Republicans point to 38 instances in the past three decades when interest rates were raised for periods of six months or less, and U.S. credit wasn’t downgraded.

But in that time, the economy has never been in quite as bad shape as it is now.

On CBS's "Face the Nation" Sunday morning, Senate Majority Whip Dick Durbin pointed out that all three credit rating agencies — Moody's, Standard & Poor's, and Fitch — had warned lawmakers that while a short-term lift of the debt limit might temporarily keep the country from defaulting, the economy was so weak that it likely won't be enough to keep U.S. credit intact.

“Speaker Boehner is ignoring that warning,” Durbin said. “If we fail to extend the debt ceiling we will be imposing a new tax on working families and businesses across America ... the American economy is too fragile at this point for us to allow that to happen.”

Democrats, however, are running out of time to negotiate a more long-term deal.

The Senate needs about a week to process a controversial bill, as there are senators who might try to block or filibuster the legislation. Likewise in the House, Boehner has to worry about a potential mutiny in the Republican ranks if he presents them with anything less than a total win -- several members are prepared to vote against a debt limit package if it has anything in it that even smells like an indirect tax hike.

That puts the deadline for coming up with a package and starting it through the legislative process at about mid-week.

But global financial forces won’t wait that long before they start to complicate the climate surrounding these deals.

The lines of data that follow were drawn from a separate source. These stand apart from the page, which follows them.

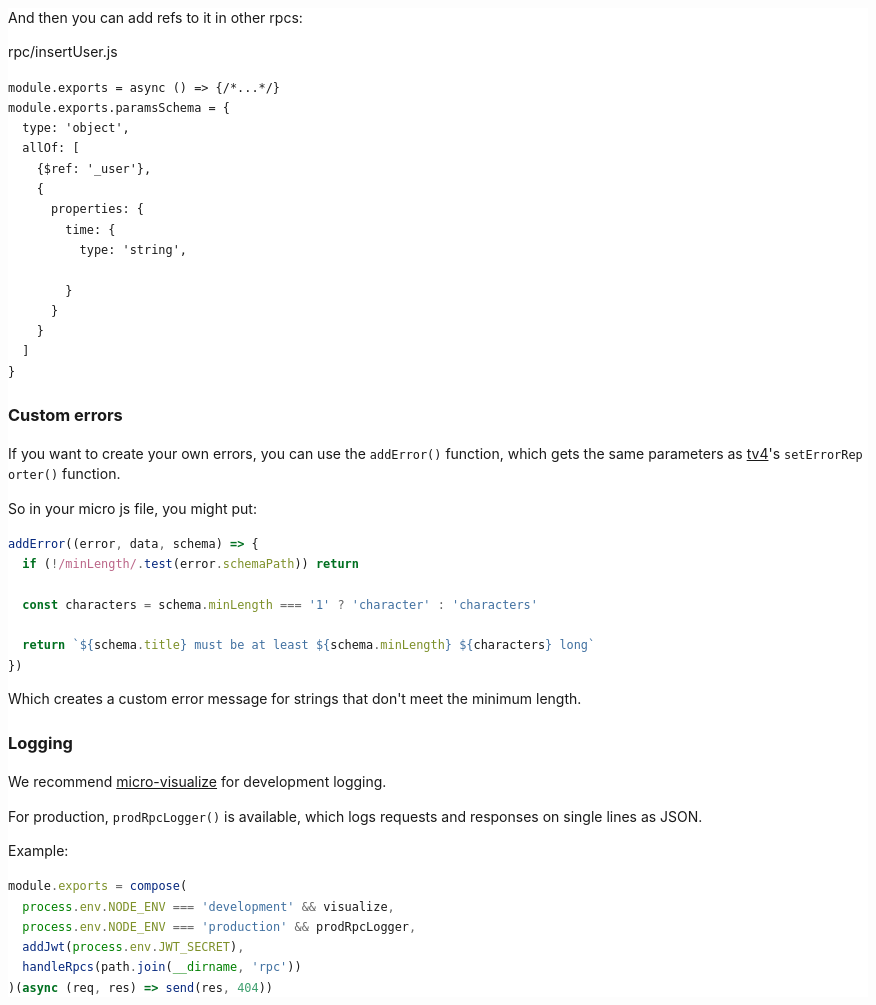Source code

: And then you can add refs to it in other rpcs:

rpc/insertUser.js

```
module.exports = async () => {/*...*/}
module.exports.paramsSchema = {
  type: 'object',
  allOf: [
    {$ref: '_user'},
    {
      properties: {
        time: {
          type: 'string',

        }
      }
    }
  ]
}
```

### Custom errors

If you want to create your own errors, you can use the `addError()` function, which gets the same parameters as [tv4](https://github.com/geraintluff/tv4)'s `setErrorReporter()` function.

So in your micro js file, you might put:

```js
addError((error, data, schema) => {
  if (!/minLength/.test(error.schemaPath)) return

  const characters = schema.minLength === '1' ? 'character' : 'characters'

  return `${schema.title} must be at least ${schema.minLength} ${characters} long`
})

```

Which creates a custom error message for strings that don't meet the minimum length.

### Logging

We recommend [micro-visualize](https://github.com/onbjerg/micro-visualize) for development logging.

For production, `prodRpcLogger()` is available, which logs requests and responses on single lines as JSON.

Example:

```js
module.exports = compose(
  process.env.NODE_ENV === 'development' && visualize,
  process.env.NODE_ENV === 'production' && prodRpcLogger,
  addJwt(process.env.JWT_SECRET),
  handleRpcs(path.join(__dirname, 'rpc'))
)(async (req, res) => send(res, 404))
```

The stock markets are going to be the final judge of what even the worse-case scenario will mean for the economy, as it’s on those trading floors that government spending connects most directly with consumer confidence in the private sector.

The currency markets in New Zealand, which don’t have a great amount of influence over U.S. and other global markets, open at 4 p.m. EST. The main stock markets in Australia and Japan then open at 8 p.m. Eastern -- at which point some sort of a pre-deal has to be made, lawmakers are saying, to avoid the first stages of financial havoc.

That gives Reid, Boehner, Pelosi and McConnell a few more hours to huddle together in the Capitol Sunday and try to strike a bargain that’s politically saleable to the stock traders -- as well as their parties. Reid and Pelosi met with the president for more than an hour Saturday night.

A White House official said that Pelosi, Reid and Obama reiterated their opposition to a short-term debt limit increase.